Le violente proteste dello scorso weekend a Hong Kong cominciano ad avere le prime conseguenze. Tra queste la più inaspettata è il ritorno sulla scena pubblica del Capo esecutivo di Hong Kong, Carrie Lam, una figura che sembrava essere stata estromessa dalla partita e della quale si erano perse le tracce. Lam ha annunciato nel pomeriggio del 4 settembre che il progetto di legge per stringere un accordo di estradizione tra Cina e Hong Kong – che era stato il caso che aveva scatenato le proteste – è definitivamente caduto e non sarà più riproposto dal governo dell’isola.
“Il governo ritirerà formalmente il disegno di legge [sull’estradizione] al fine di placare completamente le preoccupazioni dei cittadini”: queste le parole di Lam in un video rivolto alla cittadinanza di Hong Kong dove prova a rilanciare un processo di dialogo con i manifestanti.
L’abbandono del progetto sull’estradizione accoglie solo una delle cinque rivendicazioni dei manifestanti. Le altre quattro sono: la richiesta di istituire una commissione di inchiesta sull’operato della polizia, di non considerare le proteste legalmente come delle rivolte, la fine dei processi nei confronti dei manifestanti arrestati e l’istituzione di un autentico suffragio universale nella città-stato non sono state accolte.
Lam ha proposto degli altri punti dal quale far partire i negoziati: “Il governo supporterà un’indagine dell’IPCC (un organo che vigila sulla correttezza dell’operato della polizia), […] a partire da questo mese io e i miei principali collaboratori ci apriremo alla comunità per instaurare un dialogo diretto, […] inviterò i leader della società, professionisti e accademici a esaminare e analizzare i problemi radicati nella nostra società, in modo da poter consigliare il governo nel trovare delle soluzioni”. Proposte vaghe, che in effetti hanno già ricevuto risposte negative dal movimento di protesta.

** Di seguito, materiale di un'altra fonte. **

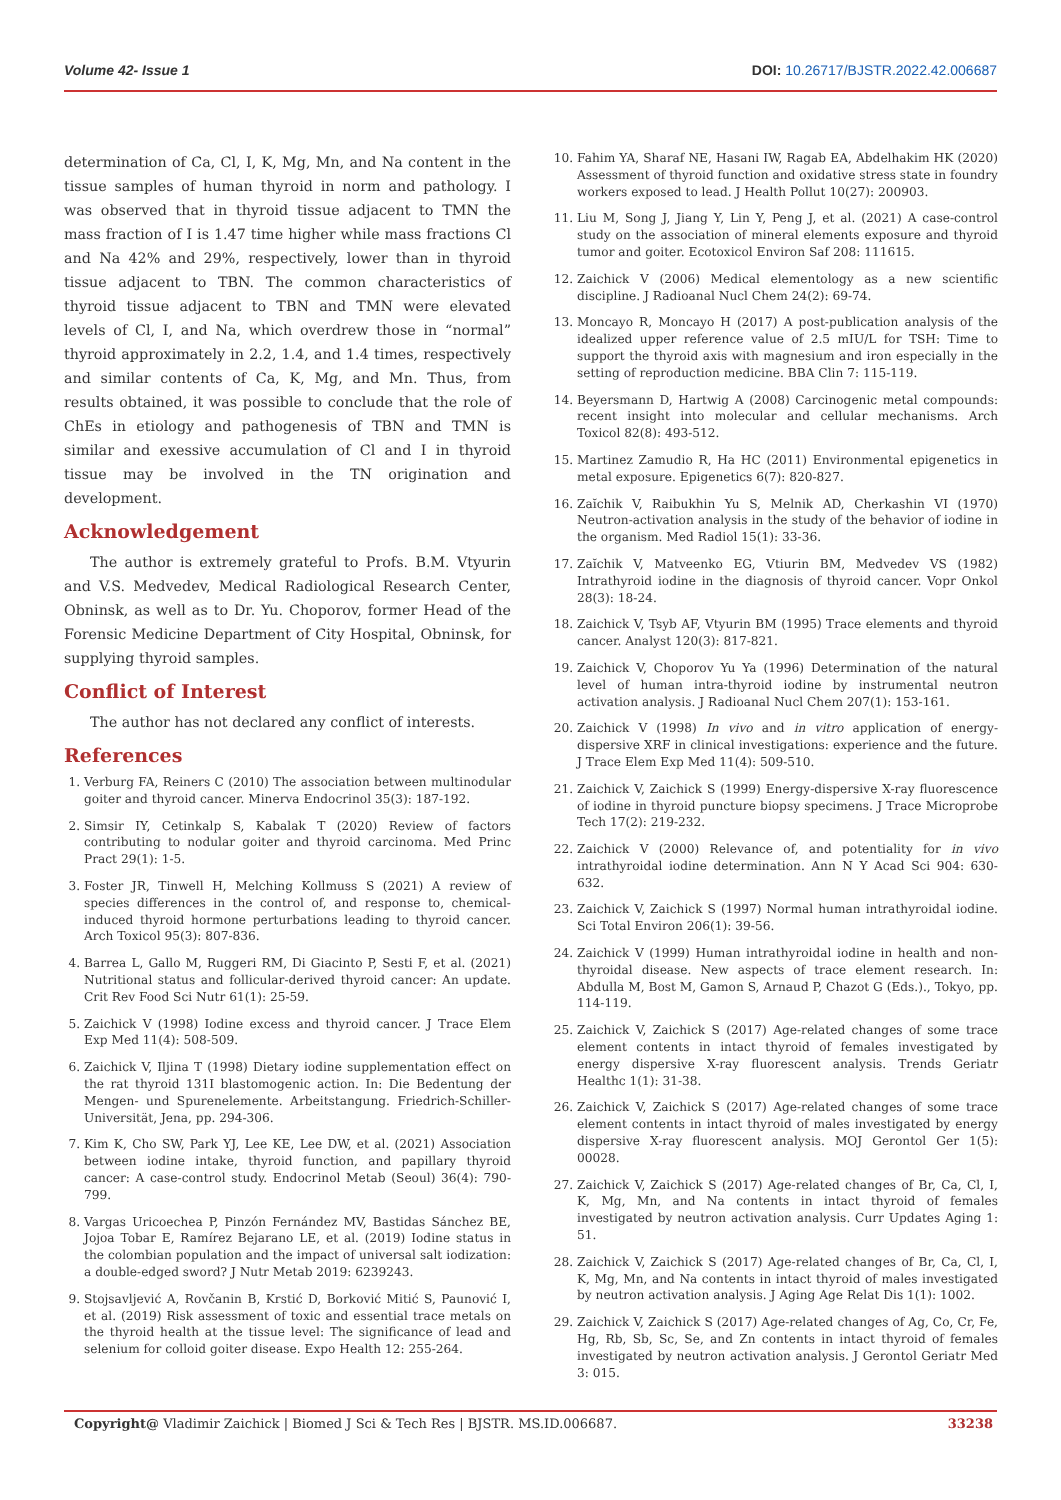Volume 42- Issue 1 DOI: 10.26717/BJSTR.2022.42.006687
determination of Ca, Cl, I, K, Mg, Mn, and Na content in the tissue samples of human thyroid in norm and pathology. I was observed that in thyroid tissue adjacent to TMN the mass fraction of I is 1.47 time higher while mass fractions Cl and Na 42% and 29%, respectively, lower than in thyroid tissue adjacent to TBN. The common characteristics of thyroid tissue adjacent to TBN and TMN were elevated levels of Cl, I, and Na, which overdrew those in “normal” thyroid approximately in 2.2, 1.4, and 1.4 times, respectively and similar contents of Ca, K, Mg, and Mn. Thus, from results obtained, it was possible to conclude that the role of ChEs in etiology and pathogenesis of TBN and TMN is similar and exessive accumulation of Cl and I in thyroid tissue may be involved in the TN origination and development.
Acknowledgement
The author is extremely grateful to Profs. B.M. Vtyurin and V.S. Medvedev, Medical Radiological Research Center, Obninsk, as well as to Dr. Yu. Choporov, former Head of the Forensic Medicine Department of City Hospital, Obninsk, for supplying thyroid samples.
Conflict of Interest
The author has not declared any conflict of interests.
References
1. Verburg FA, Reiners C (2010) The association between multinodular goiter and thyroid cancer. Minerva Endocrinol 35(3): 187-192.
2. Simsir IY, Cetinkalp S, Kabalak T (2020) Review of factors contributing to nodular goiter and thyroid carcinoma. Med Princ Pract 29(1): 1-5.
3. Foster JR, Tinwell H, Melching Kollmuss S (2021) A review of species differences in the control of, and response to, chemical-induced thyroid hormone perturbations leading to thyroid cancer. Arch Toxicol 95(3): 807-836.
4. Barrea L, Gallo M, Ruggeri RM, Di Giacinto P, Sesti F, et al. (2021) Nutritional status and follicular-derived thyroid cancer: An update. Crit Rev Food Sci Nutr 61(1): 25-59.
5. Zaichick V (1998) Iodine excess and thyroid cancer. J Trace Elem Exp Med 11(4): 508-509.
6. Zaichick V, Iljina T (1998) Dietary iodine supplementation effect on the rat thyroid 131I blastomogenic action. In: Die Bedentung der Mengen- und Spurenelemente. Arbeitstangung. Friedrich-Schiller-Universität, Jena, pp. 294-306.
7. Kim K, Cho SW, Park YJ, Lee KE, Lee DW, et al. (2021) Association between iodine intake, thyroid function, and papillary thyroid cancer: A case-control study. Endocrinol Metab (Seoul) 36(4): 790-799.
8. Vargas Uricoechea P, Pinzón Fernández MV, Bastidas Sánchez BE, Jojoa Tobar E, Ramírez Bejarano LE, et al. (2019) Iodine status in the colombian population and the impact of universal salt iodization: a double-edged sword? J Nutr Metab 2019: 6239243.
9. Stojsavljević A, Rovčanin B, Krstić D, Borković Mitić S, Paunović I, et al. (2019) Risk assessment of toxic and essential trace metals on the thyroid health at the tissue level: The significance of lead and selenium for colloid goiter disease. Expo Health 12: 255-264.
10. Fahim YA, Sharaf NE, Hasani IW, Ragab EA, Abdelhakim HK (2020) Assessment of thyroid function and oxidative stress state in foundry workers exposed to lead. J Health Pollut 10(27): 200903.
11. Liu M, Song J, Jiang Y, Lin Y, Peng J, et al. (2021) A case-control study on the association of mineral elements exposure and thyroid tumor and goiter. Ecotoxicol Environ Saf 208: 111615.
12. Zaichick V (2006) Medical elementology as a new scientific discipline. J Radioanal Nucl Chem 24(2): 69-74.
13. Moncayo R, Moncayo H (2017) A post-publication analysis of the idealized upper reference value of 2.5 mIU/L for TSH: Time to support the thyroid axis with magnesium and iron especially in the setting of reproduction medicine. BBA Clin 7: 115-119.
14. Beyersmann D, Hartwig A (2008) Carcinogenic metal compounds: recent insight into molecular and cellular mechanisms. Arch Toxicol 82(8): 493-512.
15. Martinez Zamudio R, Ha HC (2011) Environmental epigenetics in metal exposure. Epigenetics 6(7): 820-827.
16. Zaĭchik V, Raibukhin Yu S, Melnik AD, Cherkashin VI (1970) Neutron-activation analysis in the study of the behavior of iodine in the organism. Med Radiol 15(1): 33-36.
17. Zaĭchik V, Matveenko EG, Vtiurin BM, Medvedev VS (1982) Intrathyroid iodine in the diagnosis of thyroid cancer. Vopr Onkol 28(3): 18-24.
18. Zaichick V, Tsyb AF, Vtyurin BM (1995) Trace elements and thyroid cancer. Analyst 120(3): 817-821.
19. Zaichick V, Choporov Yu Ya (1996) Determination of the natural level of human intra-thyroid iodine by instrumental neutron activation analysis. J Radioanal Nucl Chem 207(1): 153-161.
20. Zaichick V (1998) In vivo and in vitro application of energy-dispersive XRF in clinical investigations: experience and the future. J Trace Elem Exp Med 11(4): 509-510.
21. Zaichick V, Zaichick S (1999) Energy-dispersive X-ray fluorescence of iodine in thyroid puncture biopsy specimens. J Trace Microprobe Tech 17(2): 219-232.
22. Zaichick V (2000) Relevance of, and potentiality for in vivo intrathyroidal iodine determination. Ann N Y Acad Sci 904: 630-632.
23. Zaichick V, Zaichick S (1997) Normal human intrathyroidal iodine. Sci Total Environ 206(1): 39-56.
24. Zaichick V (1999) Human intrathyroidal iodine in health and non-thyroidal disease. New aspects of trace element research. In: Abdulla M, Bost M, Gamon S, Arnaud P, Chazot G (Eds.)., Tokyo, pp. 114-119.
25. Zaichick V, Zaichick S (2017) Age-related changes of some trace element contents in intact thyroid of females investigated by energy dispersive X-ray fluorescent analysis. Trends Geriatr Healthc 1(1): 31-38.
26. Zaichick V, Zaichick S (2017) Age-related changes of some trace element contents in intact thyroid of males investigated by energy dispersive X-ray fluorescent analysis. MOJ Gerontol Ger 1(5): 00028.
27. Zaichick V, Zaichick S (2017) Age-related changes of Br, Ca, Cl, I, K, Mg, Mn, and Na contents in intact thyroid of females investigated by neutron activation analysis. Curr Updates Aging 1: 51.
28. Zaichick V, Zaichick S (2017) Age-related changes of Br, Ca, Cl, I, K, Mg, Mn, and Na contents in intact thyroid of males investigated by neutron activation analysis. J Aging Age Relat Dis 1(1): 1002.
29. Zaichick V, Zaichick S (2017) Age-related changes of Ag, Co, Cr, Fe, Hg, Rb, Sb, Sc, Se, and Zn contents in intact thyroid of females investigated by neutron activation analysis. J Gerontol Geriatr Med 3: 015.
Copyright@ Vladimir Zaichick | Biomed J Sci & Tech Res | BJSTR. MS.ID.006687. 33238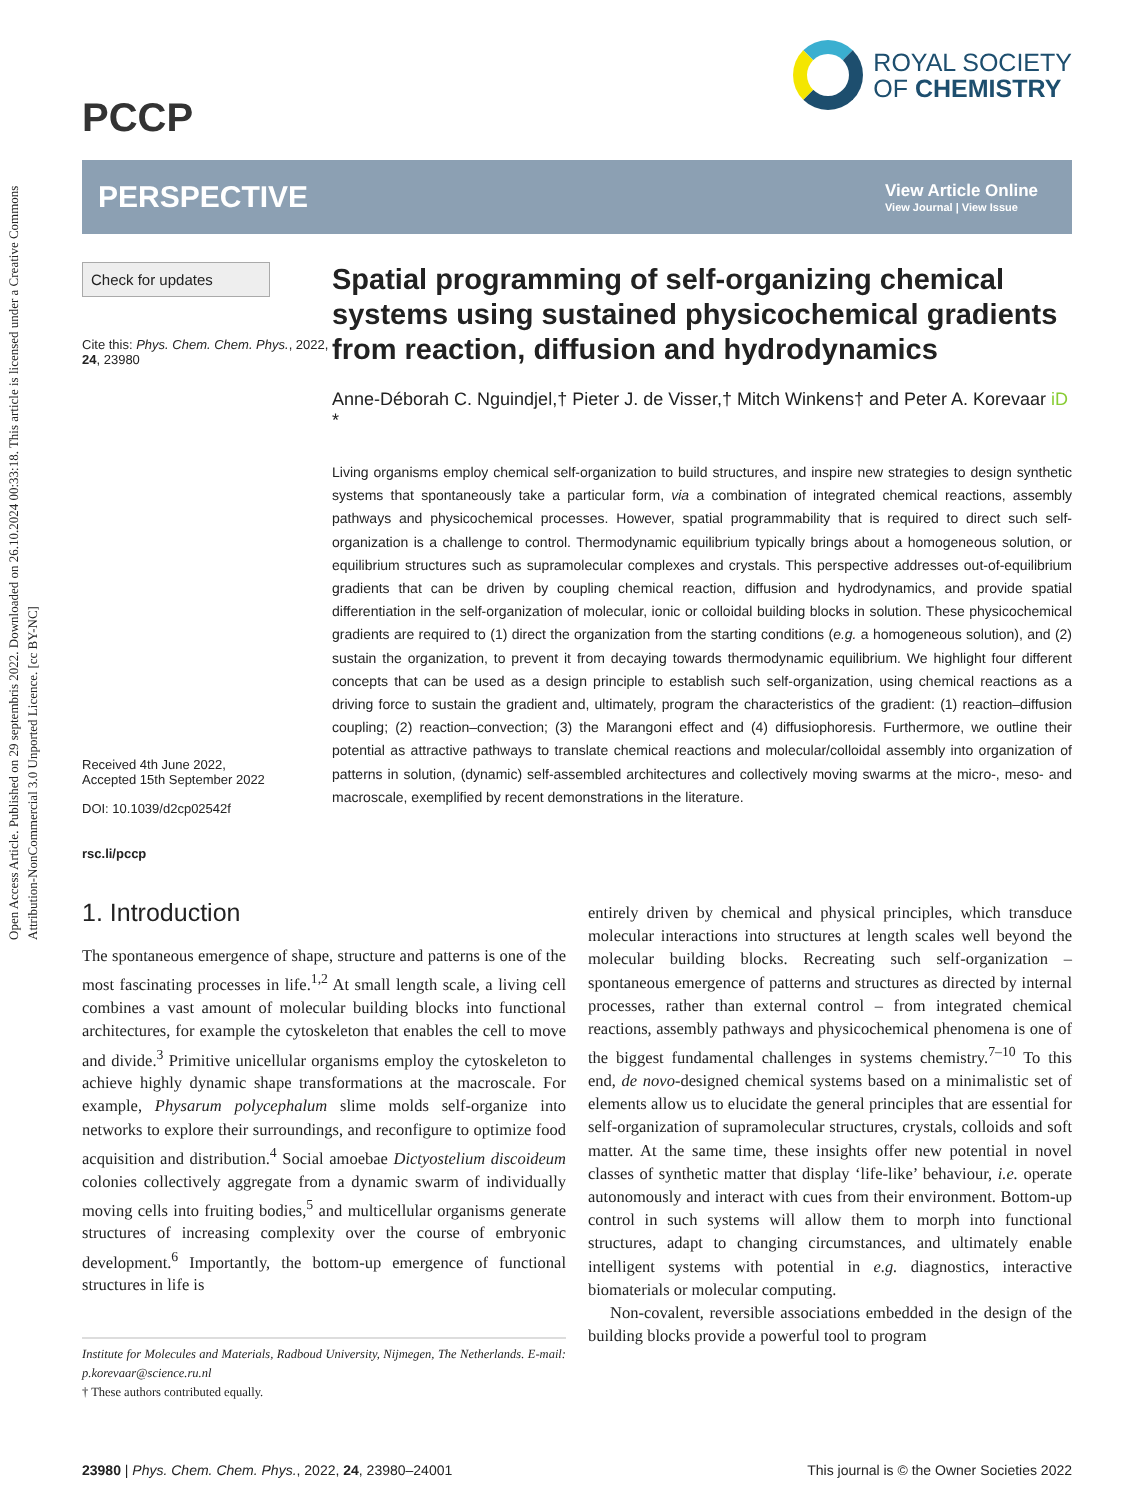Open Access Article. Published on 29 septembris 2022. Downloaded on 26.10.2024 00:33:18. This article is licensed under a Creative Commons Attribution-NonCommercial 3.0 Unported Licence. [cc BY-NC]
PCCP
ROYAL SOCIETY
OF CHEMISTRY
PERSPECTIVE
View Article Online
View Journal | View Issue
Check for updates
Cite this: Phys. Chem. Chem. Phys., 2022, 24, 23980
Received 4th June 2022,
Accepted 15th September 2022
DOI: 10.1039/d2cp02542f
rsc.li/pccp
Spatial programming of self-organizing chemical systems using sustained physicochemical gradients from reaction, diffusion and hydrodynamics
Anne-Déborah C. Nguindjel,† Pieter J. de Visser,† Mitch Winkens† and Peter A. Korevaar iD *
Living organisms employ chemical self-organization to build structures, and inspire new strategies to design synthetic systems that spontaneously take a particular form, via a combination of integrated chemical reactions, assembly pathways and physicochemical processes. However, spatial programmability that is required to direct such self-organization is a challenge to control. Thermodynamic equilibrium typically brings about a homogeneous solution, or equilibrium structures such as supramolecular complexes and crystals. This perspective addresses out-of-equilibrium gradients that can be driven by coupling chemical reaction, diffusion and hydrodynamics, and provide spatial differentiation in the self-organization of molecular, ionic or colloidal building blocks in solution. These physicochemical gradients are required to (1) direct the organization from the starting conditions (e.g. a homogeneous solution), and (2) sustain the organization, to prevent it from decaying towards thermodynamic equilibrium. We highlight four different concepts that can be used as a design principle to establish such self-organization, using chemical reactions as a driving force to sustain the gradient and, ultimately, program the characteristics of the gradient: (1) reaction–diffusion coupling; (2) reaction–convection; (3) the Marangoni effect and (4) diffusiophoresis. Furthermore, we outline their potential as attractive pathways to translate chemical reactions and molecular/colloidal assembly into organization of patterns in solution, (dynamic) self-assembled architectures and collectively moving swarms at the micro-, meso- and macroscale, exemplified by recent demonstrations in the literature.
1. Introduction
The spontaneous emergence of shape, structure and patterns is one of the most fascinating processes in life.<sup>1,2</sup> At small length scale, a living cell combines a vast amount of molecular building blocks into functional architectures, for example the cytoskeleton that enables the cell to move and divide.<sup>3</sup> Primitive unicellular organisms employ the cytoskeleton to achieve highly dynamic shape transformations at the macroscale. For example, Physarum polycephalum slime molds self-organize into networks to explore their surroundings, and reconfigure to optimize food acquisition and distribution.<sup>4</sup> Social amoebae Dictyostelium discoideum colonies collectively aggregate from a dynamic swarm of individually moving cells into fruiting bodies,<sup>5</sup> and multicellular organisms generate structures of increasing complexity over the course of embryonic development.<sup>6</sup> Importantly, the bottom-up emergence of functional structures in life is
Institute for Molecules and Materials, Radboud University, Nijmegen, The Netherlands. E-mail: p.korevaar@science.ru.nl
† These authors contributed equally.
entirely driven by chemical and physical principles, which transduce molecular interactions into structures at length scales well beyond the molecular building blocks. Recreating such self-organization – spontaneous emergence of patterns and structures as directed by internal processes, rather than external control – from integrated chemical reactions, assembly pathways and physicochemical phenomena is one of the biggest fundamental challenges in systems chemistry.<sup>7–10</sup> To this end, de novo-designed chemical systems based on a minimalistic set of elements allow us to elucidate the general principles that are essential for self-organization of supramolecular structures, crystals, colloids and soft matter. At the same time, these insights offer new potential in novel classes of synthetic matter that display ‘life-like’ behaviour, i.e. operate autonomously and interact with cues from their environment. Bottom-up control in such systems will allow them to morph into functional structures, adapt to changing circumstances, and ultimately enable intelligent systems with potential in e.g. diagnostics, interactive biomaterials or molecular computing.
Non-covalent, reversible associations embedded in the design of the building blocks provide a powerful tool to program
23980 | Phys. Chem. Chem. Phys., 2022, 24, 23980–24001 This journal is © the Owner Societies 2022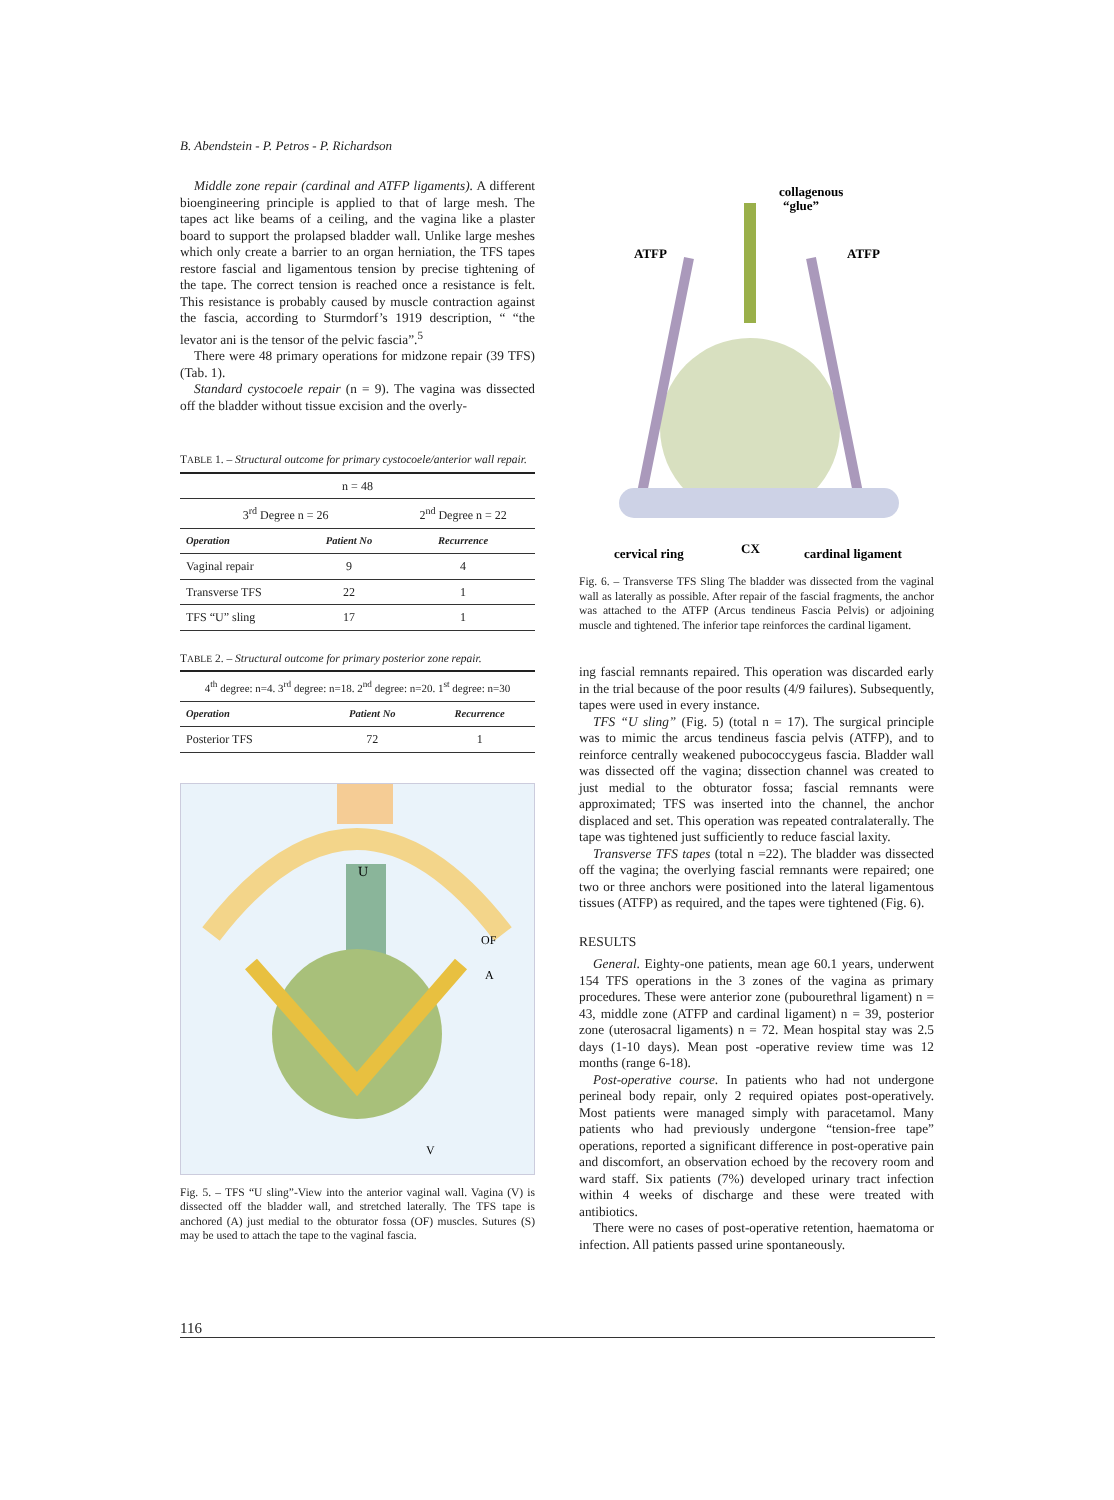B. Abendstein - P. Petros - P. Richardson
Middle zone repair (cardinal and ATFP ligaments). A different bioengineering principle is applied to that of large mesh. The tapes act like beams of a ceiling, and the vagina like a plaster board to support the prolapsed bladder wall. Unlike large meshes which only create a barrier to an organ herniation, the TFS tapes restore fascial and ligamentous tension by precise tightening of the tape. The correct tension is reached once a resistance is felt. This resistance is probably caused by muscle contraction against the fascia, according to Sturmdorf’s 1919 description, “ “the levator ani is the tensor of the pelvic fascia”.<sup>5</sup>
There were 48 primary operations for midzone repair (39 TFS) (Tab. 1).
Standard cystocoele repair (n = 9). The vagina was dissected off the bladder without tissue excision and the overly-
TABLE 1. – Structural outcome for primary cystocoele/anterior wall repair.
| n = 48 | | |
| 3<sup>rd</sup> Degree n = 26 | | 2<sup>nd</sup> Degree n = 22 |
| Operation | Patient No | Recurrence |
| Vaginal repair | 9 | 4 |
| Transverse TFS | 22 | 1 |
| TFS “U” sling | 17 | 1 |
TABLE 2. – Structural outcome for primary posterior zone repair.
| 4<sup>th</sup> degree: n=4. 3<sup>rd</sup> degree: n=18. 2<sup>nd</sup> degree: n=20. 1<sup>st</sup> degree: n=30 | | |
| Operation | Patient No | Recurrence |
| Posterior TFS | 72 | 1 |
U
OF
A
V
Fig. 5. – TFS “U sling”-View into the anterior vaginal wall. Vagina (V) is dissected off the bladder wall, and stretched laterally. The TFS tape is anchored (A) just medial to the obturator fossa (OF) muscles. Sutures (S) may be used to attach the tape to the vaginal fascia.
collagenous
“glue”
ATFP
ATFP
cervical ring
CX
cardinal ligament
Fig. 6. – Transverse TFS Sling The bladder was dissected from the vaginal wall as laterally as possible. After repair of the fascial fragments, the anchor was attached to the ATFP (Arcus tendineus Fascia Pelvis) or adjoining muscle and tightened. The inferior tape reinforces the cardinal ligament.
ing fascial remnants repaired. This operation was discarded early in the trial because of the poor results (4/9 failures). Subsequently, tapes were used in every instance.
TFS “U sling” (Fig. 5) (total n = 17). The surgical principle was to mimic the arcus tendineus fascia pelvis (ATFP), and to reinforce centrally weakened pubococcygeus fascia. Bladder wall was dissected off the vagina; dissection channel was created to just medial to the obturator fossa; fascial remnants were approximated; TFS was inserted into the channel, the anchor displaced and set. This operation was repeated contralaterally. The tape was tightened just sufficiently to reduce fascial laxity.
Transverse TFS tapes (total n =22). The bladder was dissected off the vagina; the overlying fascial remnants were repaired; one two or three anchors were positioned into the lateral ligamentous tissues (ATFP) as required, and the tapes were tightened (Fig. 6).
RESULTS
General. Eighty-one patients, mean age 60.1 years, underwent 154 TFS operations in the 3 zones of the vagina as primary procedures. These were anterior zone (pubourethral ligament) n = 43, middle zone (ATFP and cardinal ligament) n = 39, posterior zone (uterosacral ligaments) n = 72. Mean hospital stay was 2.5 days (1-10 days). Mean post -operative review time was 12 months (range 6-18).
Post-operative course. In patients who had not undergone perineal body repair, only 2 required opiates post-operatively. Most patients were managed simply with paracetamol. Many patients who had previously undergone “tension-free tape” operations, reported a significant difference in post-operative pain and discomfort, an observation echoed by the recovery room and ward staff. Six patients (7%) developed urinary tract infection within 4 weeks of discharge and these were treated with antibiotics.
There were no cases of post-operative retention, haematoma or infection. All patients passed urine spontaneously.
116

Carrie Lam era già tornata all’attenzione del pubblico il 2 settembre, quando la registrazione di un suo discorso fatto durante un incontro privato era stato diffuso. Durante la conversazione Lam sosteneva che “Se avessi una scelta, la prima cosa che farei sarebbe andarmene, dopo aver chiesto umilmente scusa” . Secondo molti osservatori queste parole implicavano che Pechino le avesse impedito di dimettersi, cosa che lei avrebbe preferito fare se ne avesse avuto la possibilità.
Lam ha successivamente affermato in una conferenza stampa di “non aver mai offerto le dimissioni al governo della Repubblica Popolare Cinese. Non ci ho mai nemmeno pensato. La scelta di non dimettermi è interamente mia”.
Si tratta evidentemente di una confutazione debole, come debole rimane la posizione del Capo esecutivo di Hong Kong all’interno dell’intera vicenda, schiacciata tra le proteste sempre più radicali dei cittadini che dovrebbe rappresentare e la gestione autoritaria della questione da parte di Pechino.